## [Assigned task]
For each line in the records that contains "Configure", make a copy.

Collected data

____

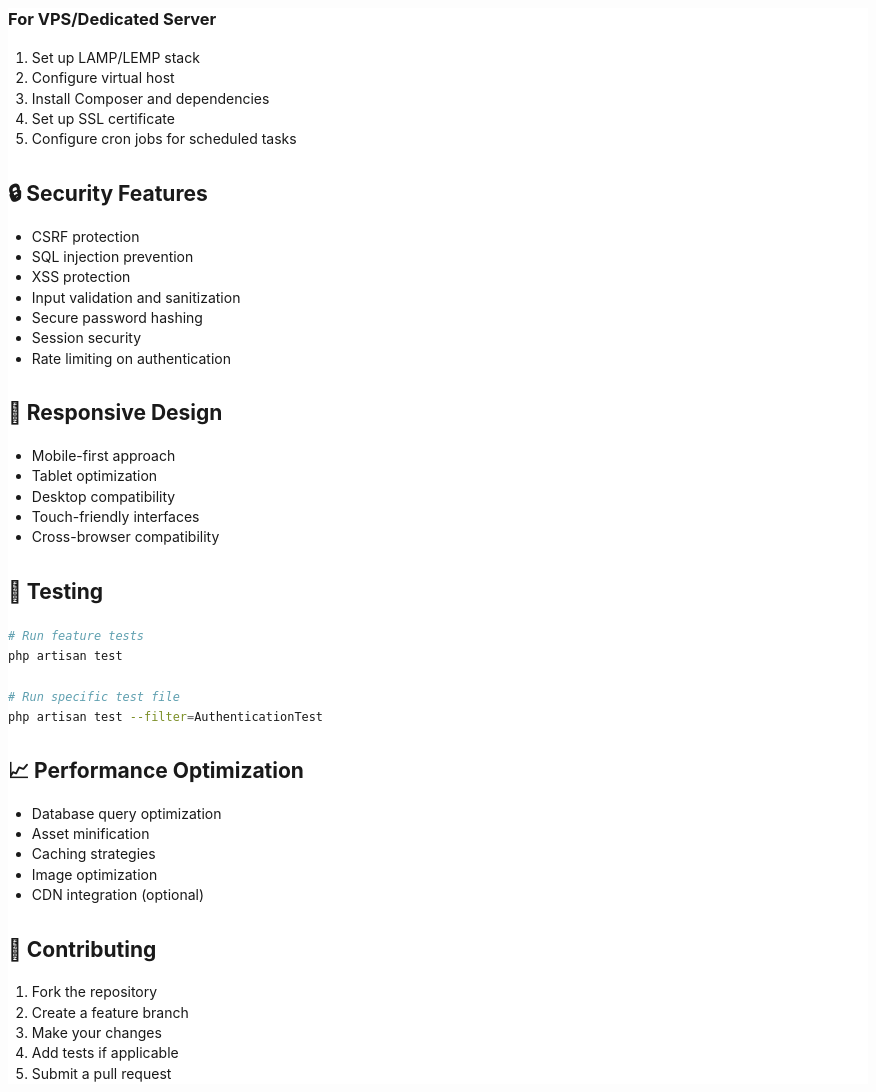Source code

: ### For VPS/Dedicated Server
1. Set up LAMP/LEMP stack
2. Configure virtual host
3. Install Composer and dependencies
4. Set up SSL certificate
5. Configure cron jobs for scheduled tasks

## 🔒 Security Features

- CSRF protection
- SQL injection prevention
- XSS protection
- Input validation and sanitization
- Secure password hashing
- Session security
- Rate limiting on authentication

## 📱 Responsive Design

- Mobile-first approach
- Tablet optimization
- Desktop compatibility
- Touch-friendly interfaces
- Cross-browser compatibility

## 🧪 Testing

```bash
# Run feature tests
php artisan test

# Run specific test file
php artisan test --filter=AuthenticationTest
```

## 📈 Performance Optimization

- Database query optimization
- Asset minification
- Caching strategies
- Image optimization
- CDN integration (optional)

## 🤝 Contributing

1. Fork the repository
2. Create a feature branch
3. Make your changes
4. Add tests if applicable
5. Submit a pull request
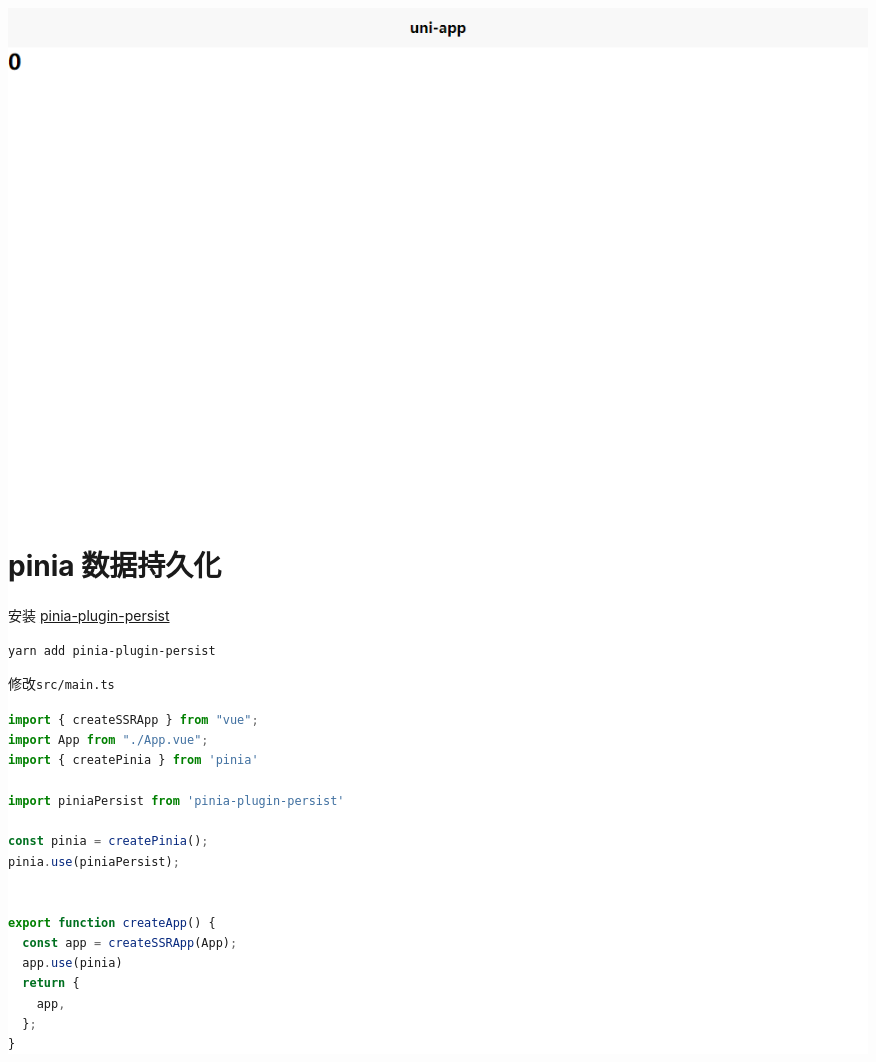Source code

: ![image-20220328174228002](images/image-20220328174228002.png)

# pinia 数据持久化

安装 [pinia-plugin-persist](https://seb-l.github.io/pinia-plugin-persist/#vue2)

```
yarn add pinia-plugin-persist
```

修改`src/main.ts`

```typescript
import { createSSRApp } from "vue";
import App from "./App.vue";
import { createPinia } from 'pinia'

import piniaPersist from 'pinia-plugin-persist'

const pinia = createPinia();
pinia.use(piniaPersist);


export function createApp() {
  const app = createSSRApp(App);
  app.use(pinia)
  return {
    app,
  };
}
```
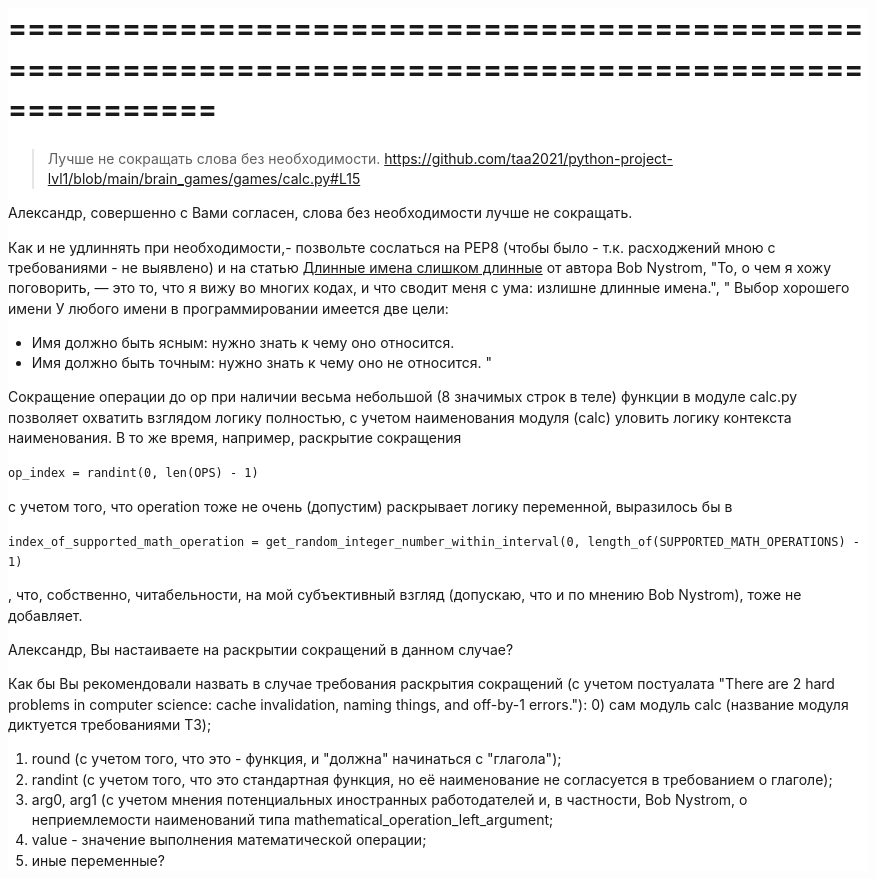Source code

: 
=====================================================================================================
=====================================================================================================
> Лучше не сокращать слова без необходимости. 
> https://github.com/taa2021/python-project-lvl1/blob/main/brain_games/games/calc.py#L15

Александр, совершенно с Вами согласен, слова без необходимости лучше не сокращать.

Как и не удлиннять при необходимости,- позвольте сослаться 
на PEP8 (чтобы было - т.к. расходжений мною с требованиями - не выявлено)
и на статью
[Длинные имена слишком длинные](https://habr.com/ru/post/450986/) от автора Bob Nystrom,
"То, о чем я хожу поговорить, — это то, что я вижу во многих кодах, и что сводит меня с ума: излишне длинные имена.",
"
Выбор хорошего имени
У любого имени в программировании имеется две цели:
- Имя должно быть ясным: нужно знать к чему оно относится.
- Имя должно быть точным: нужно знать к чему оно не относится.
"

Сокращение операции до op при наличии весьма небольшой (8 значимых строк в теле) функции в модуле calc.py
позволяет охватить взглядом логику полностью, с учетом наименования модуля (calc) 
уловить логику контекста наименования.
В то же время, например, раскрытие сокращения
```
op_index = randint(0, len(OPS) - 1)
```
с учетом того, что operation тоже не очень (допустим) раскрывает логику переменной,
выразилось бы в
```
index_of_supported_math_operation = get_random_integer_number_within_interval(0, length_of(SUPPORTED_MATH_OPERATIONS) - 1)
```
, что, собственно, читабельности, на мой субъективный взгляд (допускаю, что и по мнению Bob Nystrom), 
тоже не добавляет.

Александр, Вы настаиваете на раскрытии сокращений в данном случае?

Как бы Вы рекомендовали назвать в случае требования раскрытия сокращений 
(с учетом постуалата "There are 2 hard problems in computer science: cache invalidation, naming things, and off-by-1 errors."):
0) сам модуль calc (название модуля диктуется требованиями ТЗ);
1) round (с учетом того, что это - функция, и "должна" начинаться с "глагола");
2) randint (с учетом того, что это стандартная функция, но её наименование не согласуется в требованием о глаголе);
3) arg0, arg1 (с учетом мнения потенциальных иностранных работодателей и, в частности, Bob Nystrom, о неприемлемости наименований типа mathematical_operation_left_argument;
4) value - значение выполнения математической операции;
5) иные переменные?
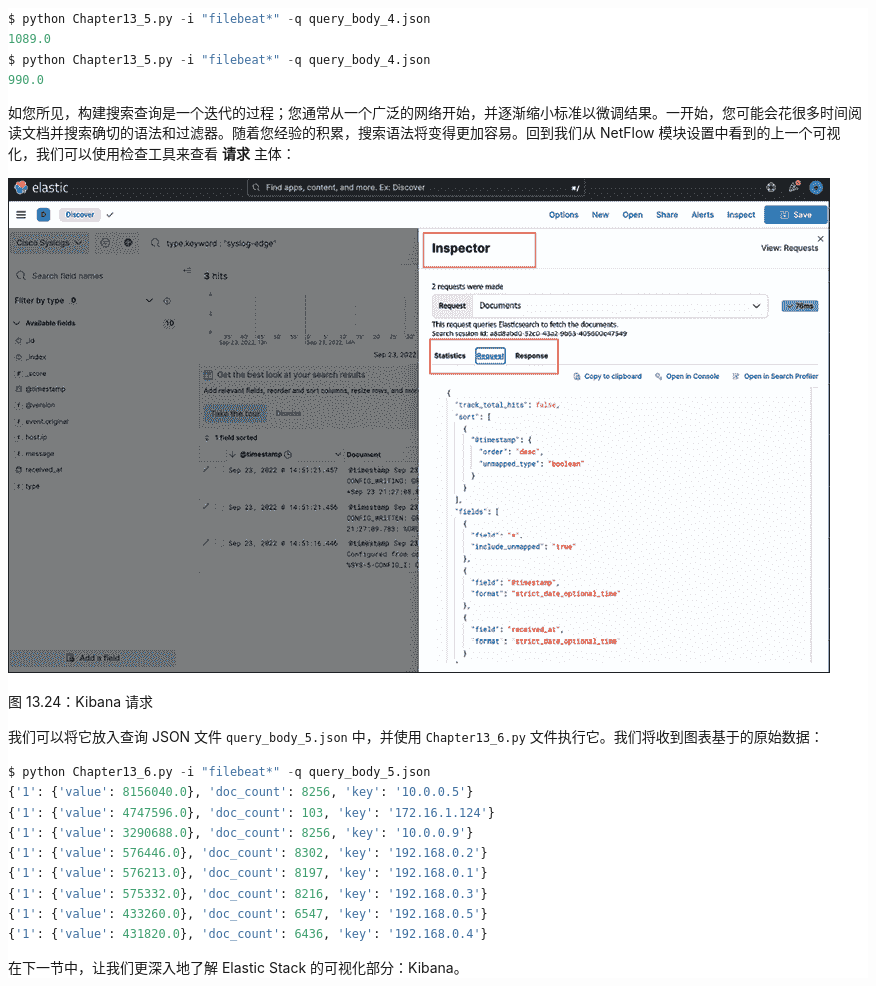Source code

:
 ```py
$ python Chapter13_5.py -i "filebeat*" -q query_body_4.json
1089.0
$ python Chapter13_5.py -i "filebeat*" -q query_body_4.json
990.0 
```

如您所见，构建搜索查询是一个迭代的过程；您通常从一个广泛的网络开始，并逐渐缩小标准以微调结果。一开始，您可能会花很多时间阅读文档并搜索确切的语法和过滤器。随着您经验的积累，搜索语法将变得更加容易。回到我们从 NetFlow 模块设置中看到的上一个可视化，我们可以使用检查工具来查看 **请求** 主体：

![图形用户界面，文本，应用程序，自动生成的描述](img/B18403_13_24.png)

图 13.24：Kibana 请求

我们可以将它放入查询 JSON 文件 `query_body_5.json` 中，并使用 `Chapter13_6.py` 文件执行它。我们将收到图表基于的原始数据：

```py
$ python Chapter13_6.py -i "filebeat*" -q query_body_5.json
{'1': {'value': 8156040.0}, 'doc_count': 8256, 'key': '10.0.0.5'}
{'1': {'value': 4747596.0}, 'doc_count': 103, 'key': '172.16.1.124'}
{'1': {'value': 3290688.0}, 'doc_count': 8256, 'key': '10.0.0.9'}
{'1': {'value': 576446.0}, 'doc_count': 8302, 'key': '192.168.0.2'}
{'1': {'value': 576213.0}, 'doc_count': 8197, 'key': '192.168.0.1'}
{'1': {'value': 575332.0}, 'doc_count': 8216, 'key': '192.168.0.3'}
{'1': {'value': 433260.0}, 'doc_count': 6547, 'key': '192.168.0.5'}
{'1': {'value': 431820.0}, 'doc_count': 6436, 'key': '192.168.0.4'} 
```

在下一节中，让我们更深入地了解 Elastic Stack 的可视化部分：Kibana。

____

## [Result]
2. Configure virtual host
5. Configure cron jobs for scheduled tasks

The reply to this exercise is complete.